The original finding of a high frequency of PCO and hyperandrogenism in VPA-treated women has raised both interest and concern among epileptologists treating young girls and women with epilepsy. Therefore, after we completed our first study, we initiated other studies to (a) confirm whether these disorders are as common as the first survey indicated; (b) study the possible pathogenetic mechanisms leading to these endocrine changes; and (c) evaluate the reversibility of these abnormalities. Findings in our subsequent studies have been consistent. In the three-center study, the occurrence of reproductive endocrine problems were similarly high in VPA-treated women in three different countries (14). Hyperandrogenism was found in a large proportion of VPA-treated girls after only a few years of medication (17). Changes in the sex hormone profile also were seen in VPA-treated men (38). Most of the abnormalities were reversed when VPA was discontinued and another AED substituted (13). Other investigations have also shown a high prevalence of PCO, hyperandrogenism, and anovulation among VPA-treated women with epilepsy (8,9). These findings all indicate an association between VPA and reproductive endocrine changes in both women and men with epilepsy. These clinical data are supported by experimental observations that VPA induces changes in ovarian structure and serum sex steroid levels in female rats without epilepsy at concentrations approximating the therapeutic range in humans (16,18).

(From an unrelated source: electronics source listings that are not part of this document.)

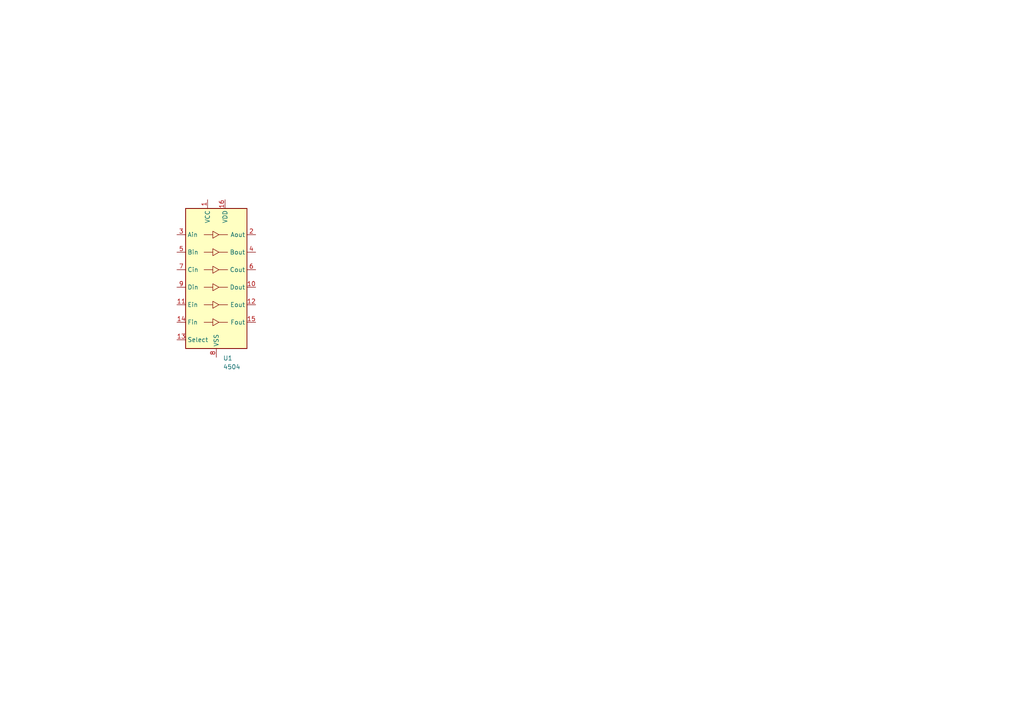
<source format=kicad_sch>
(kicad_sch (version 20230121) (generator eeschema)

  (uuid 0bb5be82-bad7-435a-8353-94fdca40ae5d)

  (paper "A4")

  


  (symbol (lib_id "4xxx:4504") (at 62.738 80.772 0) (unit 1)
    (in_bom yes) (on_board yes) (dnp no) (fields_autoplaced)
    (uuid 069785b6-cfc2-4c53-b95d-c7bd5c1dede1)
    (property "Reference" "U1" (at 64.6939 103.886 0)
      (effects (font (size 1.27 1.27)) (justify left))
    )
    (property "Value" "4504" (at 64.6939 106.426 0)
      (effects (font (size 1.27 1.27)) (justify left))
    )
    (property "Footprint" "" (at 62.738 113.792 0)
      (effects (font (size 1.27 1.27)) hide)
    )
    (property "Datasheet" "http://www.ti.com/lit/ds/symlink/cd4504b.pdf" (at 46.228 89.662 0)
      (effects (font (size 1.27 1.27)) hide)
    )
    (pin "1" (uuid da238603-432b-4e50-84ca-e5f18d175f33))
    (pin "10" (uuid 4fa6c2cd-69ca-459d-ab9e-b24ed1ae5876))
    (pin "11" (uuid e788060c-8cc5-4b65-a779-82eccdc8513a))
    (pin "12" (uuid 4d8ba017-8e9d-48e4-8b9b-d0c8b9144e81))
    (pin "13" (uuid 8f21d002-1a13-456a-aca8-0e09a4b691d7))
    (pin "14" (uuid d4fc6c7a-9252-4ce6-86fe-dcfa9ef3cc93))
    (pin "15" (uuid aa1d339a-b862-4291-952c-efc9b1b2a644))
    (pin "16" (uuid 0c30cd89-c203-471d-8127-13924ff5acf4))
    (pin "2" (uuid 1b8d9244-9fa1-4c5d-8459-a7030de7cefa))
    (pin "3" (uuid e51de38c-c21c-4aaf-b600-825d969ab7e1))
    (pin "4" (uuid f45a1871-44e9-4a2a-aebc-c2a2139f0c7e))
    (pin "5" (uuid b578fcfe-a4fa-4702-8b88-8fde3270a641))
    (pin "6" (uuid 45fc9417-86db-49e7-b0f5-7bcd62da74a5))
    (pin "7" (uuid 6ddb9555-12cd-46e1-bb6c-ead83eca3cf7))
    (pin "8" (uuid 427eb750-ac3e-4640-ac6a-4fcb37134e43))
    (pin "9" (uuid cab15b78-60dd-48ee-93b2-2157e93887bc))
    (instances
      (project "I2C to SPI pcb"
        (path "/0bb5be82-bad7-435a-8353-94fdca40ae5d"
          (reference "U1") (unit 1)
        )
      )
    )
  )

  (sheet_instances
    (path "/" (page "1"))
  )
)

</source>
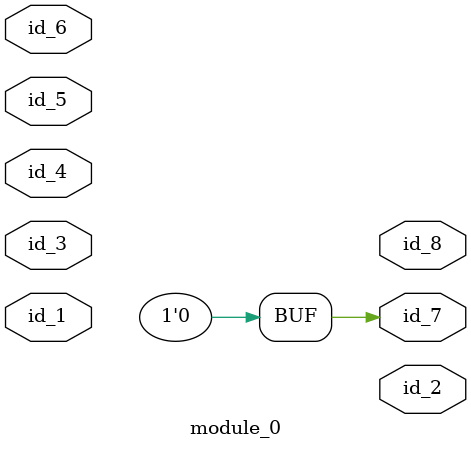
<source format=v>
module module_0 (
    id_1,
    id_2,
    id_3,
    id_4,
    id_5,
    id_6,
    id_7,
    id_8
);
  output id_8;
  output id_7;
  input id_6;
  input id_5;
  inout id_4;
  inout id_3;
  output id_2;
  inout id_1;
  assign id_7 = 1'd0;
endmodule

</source>
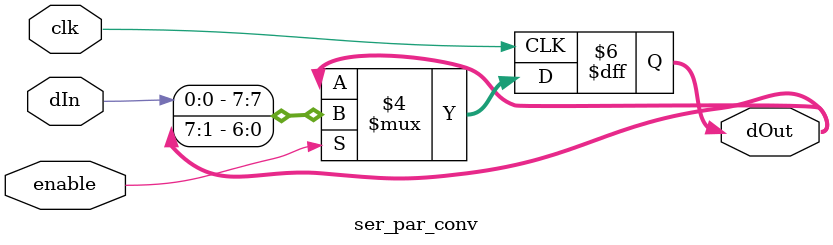
<source format=v>
module ser_par_conv 
(
	input            clk, 
	input            enable, 
	input            dIn,
	output reg [7:0] dOut
);
	//
	always @ (posedge clk)
		if (enable == 1)
			dOut = {dIn, dOut[7:1]};
endmodule

</source>
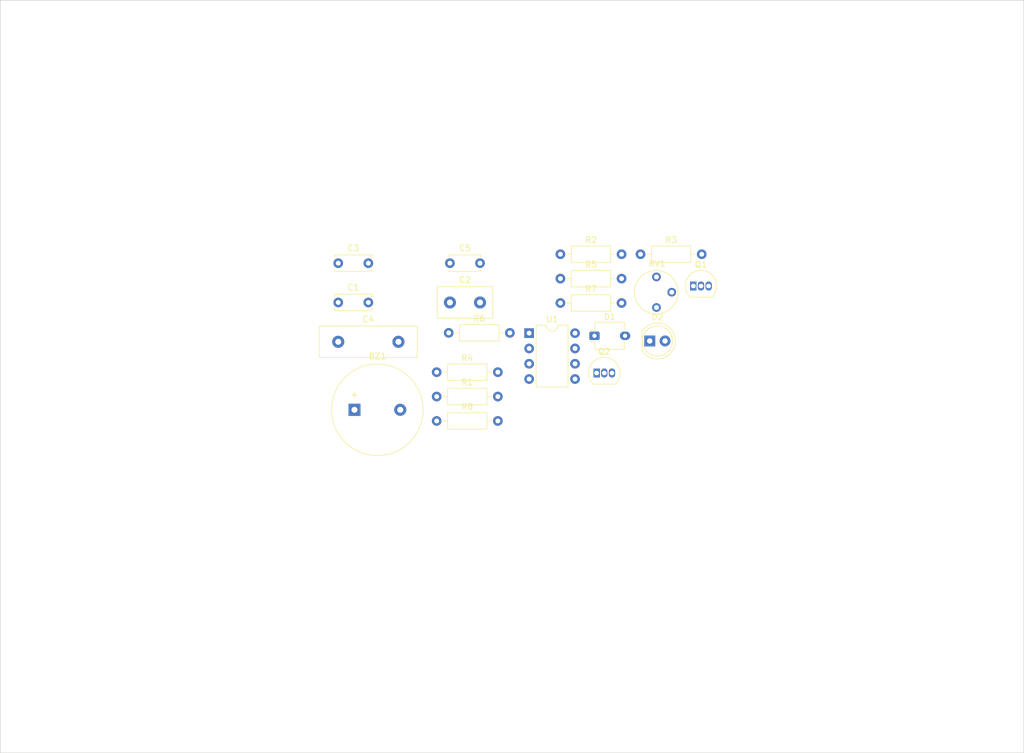
<source format=kicad_pcb>
(kicad_pcb (version 20211014) (generator pcbnew)

  (general
    (thickness 1.6)
  )

  (paper "USLegal")
  (title_block
    (title "gammaray2usb")
    (date "2021-12-27")
    (rev "0.2x")
    (company "Fort Sand, Inc.")
  )

  (layers
    (0 "F.Cu" signal)
    (31 "B.Cu" signal)
    (32 "B.Adhes" user "B.Adhesive")
    (33 "F.Adhes" user "F.Adhesive")
    (34 "B.Paste" user)
    (35 "F.Paste" user)
    (36 "B.SilkS" user "B.Silkscreen")
    (37 "F.SilkS" user "F.Silkscreen")
    (38 "B.Mask" user)
    (39 "F.Mask" user)
    (40 "Dwgs.User" user "User.Drawings")
    (41 "Cmts.User" user "User.Comments")
    (42 "Eco1.User" user "User.Eco1")
    (43 "Eco2.User" user "User.Eco2")
    (44 "Edge.Cuts" user)
    (45 "Margin" user)
    (46 "B.CrtYd" user "B.Courtyard")
    (47 "F.CrtYd" user "F.Courtyard")
    (48 "B.Fab" user)
    (49 "F.Fab" user)
    (50 "User.1" user)
    (51 "User.2" user)
    (52 "User.3" user)
    (53 "User.4" user)
    (54 "User.5" user)
    (55 "User.6" user)
    (56 "User.7" user)
    (57 "User.8" user)
    (58 "User.9" user)
  )

  (setup
    (pad_to_mask_clearance 0)
    (pcbplotparams
      (layerselection 0x00010fc_ffffffff)
      (disableapertmacros false)
      (usegerberextensions false)
      (usegerberattributes true)
      (usegerberadvancedattributes true)
      (creategerberjobfile true)
      (svguseinch false)
      (svgprecision 6)
      (excludeedgelayer true)
      (plotframeref false)
      (viasonmask false)
      (mode 1)
      (useauxorigin false)
      (hpglpennumber 1)
      (hpglpenspeed 20)
      (hpglpendiameter 15.000000)
      (dxfpolygonmode true)
      (dxfimperialunits true)
      (dxfusepcbnewfont true)
      (psnegative false)
      (psa4output false)
      (plotreference true)
      (plotvalue true)
      (plotinvisibletext false)
      (sketchpadsonfab false)
      (subtractmaskfromsilk false)
      (outputformat 1)
      (mirror false)
      (drillshape 1)
      (scaleselection 1)
      (outputdirectory "")
    )
  )

  (net 0 "")
  (net 1 "Net-(BZ1-Pad1)")
  (net 2 "GND")
  (net 3 "Net-(C1-Pad1)")
  (net 4 "Net-(C2-Pad1)")
  (net 5 "+9V")
  (net 6 "Net-(C4-Pad1)")
  (net 7 "Net-(C5-Pad1)")
  (net 8 "Net-(D1-Pad2)")
  (net 9 "Net-(D2-Pad2)")
  (net 10 "Net-(Q1-Pad3)")
  (net 11 "Net-(Q2-Pad1)")
  (net 12 "Net-(R5-Pad1)")
  (net 13 "Net-(R6-Pad2)")
  (net 14 "Net-(R7-Pad1)")
  (net 15 "GNDREF")

  (footprint "Potentiometer_THT:Potentiometer_Vishay_T7-YA_Single_Vertical" (layer "F.Cu") (at 178.9838 86.0256))

  (footprint "Resistor_THT:R_Axial_DIN0207_L6.3mm_D2.5mm_P10.16mm_Horizontal" (layer "F.Cu") (at 163.0278 77.1756))

  (footprint "Resistor_THT:R_Axial_DIN0207_L6.3mm_D2.5mm_P10.16mm_Horizontal" (layer "F.Cu") (at 163.0278 81.2256))

  (footprint "Resistor_THT:R_Axial_DIN0207_L6.3mm_D2.5mm_P10.16mm_Horizontal" (layer "F.Cu") (at 142.4778 104.8656))

  (footprint "Capacitor_THT:C_Disc_D6.0mm_W2.5mm_P5.00mm" (layer "F.Cu") (at 126.1278 85.1906))

  (footprint "Resistor_THT:R_Axial_DIN0207_L6.3mm_D2.5mm_P10.16mm_Horizontal" (layer "F.Cu") (at 176.3378 77.1756))

  (footprint "Resistor_THT:R_Axial_DIN0207_L6.3mm_D2.5mm_P10.16mm_Horizontal" (layer "F.Cu") (at 144.4778 90.2356))

  (footprint "Package_TO_SOT_THT:TO-92_Inline" (layer "F.Cu") (at 185.1078 82.4556))

  (footprint "Package_DIP:DIP-8_W7.62mm" (layer "F.Cu") (at 157.8378 90.2856))

  (footprint "Resistor_THT:R_Axial_DIN0207_L6.3mm_D2.5mm_P10.16mm_Horizontal" (layer "F.Cu") (at 142.4778 100.8156))

  (footprint "Resistor_THT:R_Axial_DIN0207_L6.3mm_D2.5mm_P10.16mm_Horizontal" (layer "F.Cu") (at 163.0278 85.2756))

  (footprint "Buzzer_Beeper:Buzzer_15x7.5RM7.6" (layer "F.Cu") (at 128.8278 103.0156))

  (footprint "Capacitor_THT:C_Disc_D5.0mm_W2.5mm_P5.00mm" (layer "F.Cu") (at 144.6778 78.6606))

  (footprint "Capacitor_THT:C_Disc_D16.0mm_W5.0mm_P10.00mm" (layer "F.Cu") (at 126.1278 91.7206))

  (footprint "Capacitor_THT:C_Disc_D6.0mm_W2.5mm_P5.00mm" (layer "F.Cu") (at 126.1278 78.6606))

  (footprint "OptoDevice:Osram_DIL2_4.3x4.65mm_P5.08mm" (layer "F.Cu") (at 168.6878 90.7256))

  (footprint "LED_THT:LED_D5.0mm" (layer "F.Cu") (at 177.8678 91.5756))

  (footprint "Package_TO_SOT_THT:TO-92_Inline" (layer "F.Cu") (at 169.0478 96.9056))

  (footprint "Resistor_THT:R_Axial_DIN0207_L6.3mm_D2.5mm_P10.16mm_Horizontal" (layer "F.Cu") (at 142.4778 96.7656))

  (footprint "Capacitor_THT:C_Disc_D9.0mm_W5.0mm_P5.00mm" (layer "F.Cu") (at 144.6778 85.1906))

  (gr_line (start 240 160) (end 70 160) (layer "Edge.Cuts") (width 0.1) (tstamp 35cab2a9-5067-43ac-998f-4d6fb2840ffa))
  (gr_line (start 70 35) (end 240 35) (layer "Edge.Cuts") (width 0.1) (tstamp 42131a78-65aa-4781-aff4-b21759dddf79))
  (gr_line (start 240 35) (end 240 160) (layer "Edge.Cuts") (width 0.1) (tstamp 7bacb1b7-163f-4861-a0ed-98a6c5ab90ef))
  (gr_line (start 70 160) (end 70 35) (layer "Edge.Cuts") (width 0.1) (tstamp eed64291-8834-49f5-bf98-4a2573554d45))

)

</source>
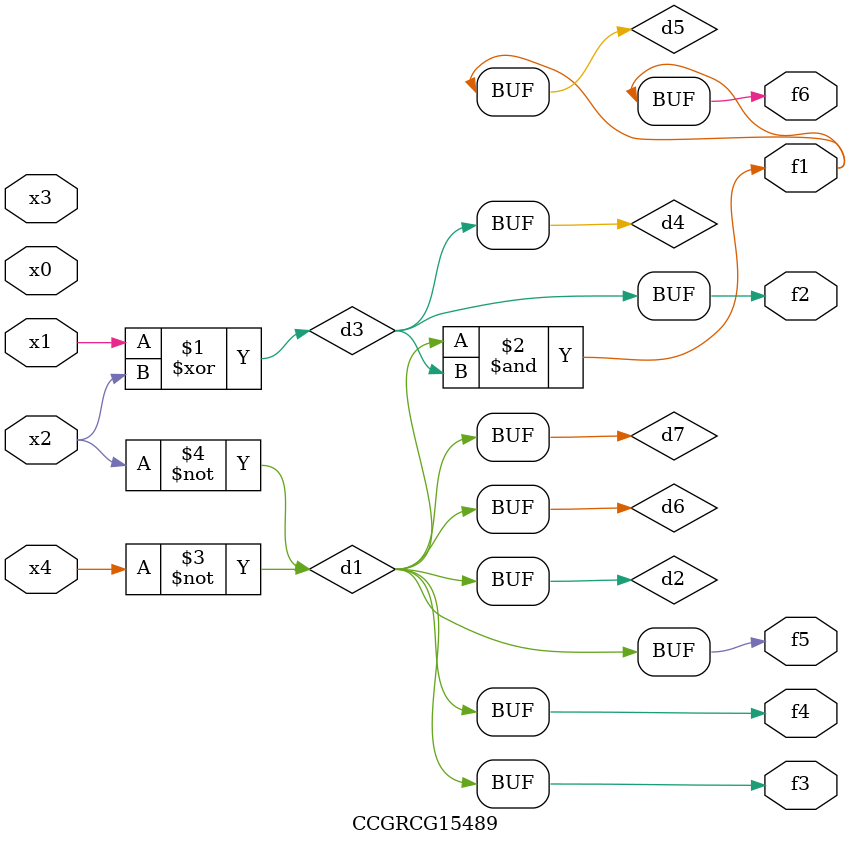
<source format=v>
module CCGRCG15489(
	input x0, x1, x2, x3, x4,
	output f1, f2, f3, f4, f5, f6
);

	wire d1, d2, d3, d4, d5, d6, d7;

	not (d1, x4);
	not (d2, x2);
	xor (d3, x1, x2);
	buf (d4, d3);
	and (d5, d1, d3);
	buf (d6, d1, d2);
	buf (d7, d2);
	assign f1 = d5;
	assign f2 = d4;
	assign f3 = d7;
	assign f4 = d7;
	assign f5 = d7;
	assign f6 = d5;
endmodule

</source>
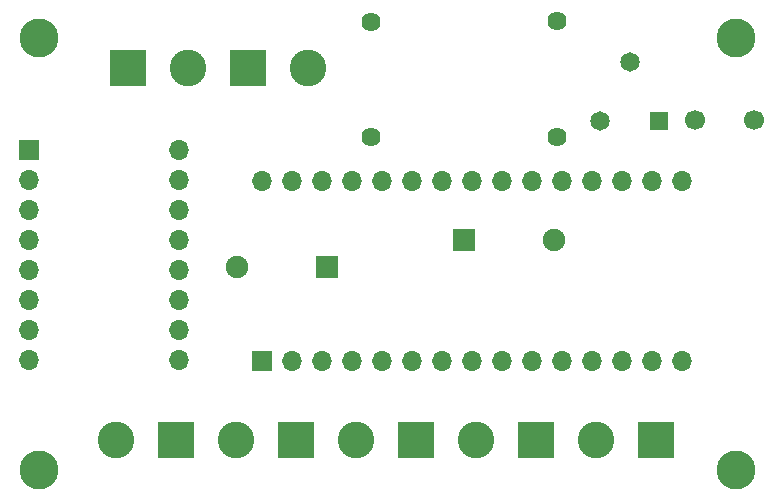
<source format=gbr>
%TF.GenerationSoftware,KiCad,Pcbnew,(5.1.6)-1*%
%TF.CreationDate,2021-06-26T17:30:22+02:00*%
%TF.ProjectId,turnTableDriver,7475726e-5461-4626-9c65-447269766572,rev?*%
%TF.SameCoordinates,Original*%
%TF.FileFunction,Soldermask,Top*%
%TF.FilePolarity,Negative*%
%FSLAX46Y46*%
G04 Gerber Fmt 4.6, Leading zero omitted, Abs format (unit mm)*
G04 Created by KiCad (PCBNEW (5.1.6)-1) date 2021-06-26 17:30:22*
%MOMM*%
%LPD*%
G01*
G04 APERTURE LIST*
%ADD10C,1.700000*%
%ADD11C,1.650000*%
%ADD12R,1.650000X1.650000*%
%ADD13C,3.300000*%
%ADD14C,3.100000*%
%ADD15R,3.100000X3.100000*%
%ADD16C,1.624000*%
%ADD17O,1.900000X1.900000*%
%ADD18R,1.900000X1.900000*%
%ADD19O,1.700000X1.700000*%
%ADD20R,1.700000X1.700000*%
G04 APERTURE END LIST*
D10*
%TO.C,C1*%
X108093500Y-63500000D03*
X113093500Y-63500000D03*
%TD*%
D11*
%TO.C,RV1*%
X102595000Y-58629500D03*
D12*
X105095000Y-63629500D03*
D11*
X100095000Y-63629500D03*
%TD*%
D13*
%TO.C,REF\u002A\u002A*%
X111595000Y-93129500D03*
%TD*%
%TO.C,REF\u002A\u002A*%
X52595000Y-93129500D03*
%TD*%
%TO.C,REF\u002A\u002A*%
X52595000Y-56629500D03*
%TD*%
%TO.C,REF\u002A\u002A*%
X111595000Y-56629500D03*
%TD*%
D14*
%TO.C,J7*%
X75311000Y-59118500D03*
D15*
X70231000Y-59118500D03*
%TD*%
D14*
%TO.C,J6*%
X65151000Y-59118500D03*
D15*
X60071000Y-59118500D03*
%TD*%
D14*
%TO.C,J5*%
X59082000Y-90614500D03*
D15*
X64162000Y-90614500D03*
%TD*%
D14*
%TO.C,J4*%
X99703000Y-90614500D03*
D15*
X104783000Y-90614500D03*
%TD*%
D14*
%TO.C,J3*%
X89543000Y-90614500D03*
D15*
X94623000Y-90614500D03*
%TD*%
D14*
%TO.C,J2*%
X79383000Y-90614500D03*
D15*
X84463000Y-90614500D03*
%TD*%
D14*
%TO.C,J1*%
X69223000Y-90614500D03*
D15*
X74303000Y-90614500D03*
%TD*%
D16*
%TO.C,DC-DC1*%
X96456500Y-55181500D03*
X96456500Y-64960500D03*
X80708500Y-55245000D03*
X80708500Y-64960500D03*
%TD*%
D17*
%TO.C,D2*%
X96202500Y-73723500D03*
D18*
X88582500Y-73723500D03*
%TD*%
D17*
%TO.C,D1*%
X69342000Y-76009500D03*
D18*
X76962000Y-76009500D03*
%TD*%
D19*
%TO.C,A2*%
X64389000Y-66103500D03*
X51689000Y-83883500D03*
X64389000Y-68643500D03*
X51689000Y-81343500D03*
X64389000Y-71183500D03*
X51689000Y-78803500D03*
X64389000Y-73723500D03*
X51689000Y-76263500D03*
X64389000Y-76263500D03*
X51689000Y-73723500D03*
X64389000Y-78803500D03*
X51689000Y-71183500D03*
X64389000Y-81343500D03*
X51689000Y-68643500D03*
X64389000Y-83883500D03*
D20*
X51689000Y-66103500D03*
%TD*%
D19*
%TO.C,A1*%
X107028000Y-68738500D03*
X107028000Y-83978500D03*
X71468000Y-68738500D03*
X104488000Y-83978500D03*
X74008000Y-68738500D03*
X101948000Y-83978500D03*
X76548000Y-68738500D03*
X99408000Y-83978500D03*
X79088000Y-68738500D03*
X96868000Y-83978500D03*
X81628000Y-68738500D03*
X94328000Y-83978500D03*
X84168000Y-68738500D03*
X91788000Y-83978500D03*
X86708000Y-68738500D03*
X89248000Y-83978500D03*
X89248000Y-68738500D03*
X86708000Y-83978500D03*
X91788000Y-68738500D03*
X84168000Y-83978500D03*
X94328000Y-68738500D03*
X81628000Y-83978500D03*
X96868000Y-68738500D03*
X79088000Y-83978500D03*
X99408000Y-68738500D03*
X76548000Y-83978500D03*
X101948000Y-68738500D03*
X74008000Y-83978500D03*
X104488000Y-68738500D03*
D20*
X71468000Y-83978500D03*
%TD*%
M02*

</source>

VPA is an efficacious broad-spectrum AED. However, when VPA-associated reproductive endocrine problems emerge, these should be carefully evaluated and an alternative drug considered, if appropriate. Monitoring body weight and menstrual cycles is important, as Genton et al. (1) suggested. However, we believe that baseline and subsequent information about ovarian structure and serum sex hormone concentrations is also important when evaluating possible endocrine effects of VPA treatment in women with epilepsy.
We advise professionals interested in the reproductive health of their young female patients with epilepsy to read the original articles and not rely solely on the view of Genton et al. We regard the safety and health of all our patients to be of the highest priority. Patients should be examined to identify possible endocrine (and other) adverse effects, and we should consider what actions might be indicated if abnormalities develop. The ethical principles of modern medicine and simply good clinical practice mandate that patients have the right to know possible untoward effects of treatment regimes on their health. Only by accurately prescribing and discussing available data in an honest and forthright manner can we make the most informed decisions to ensure the optimal care of our patients.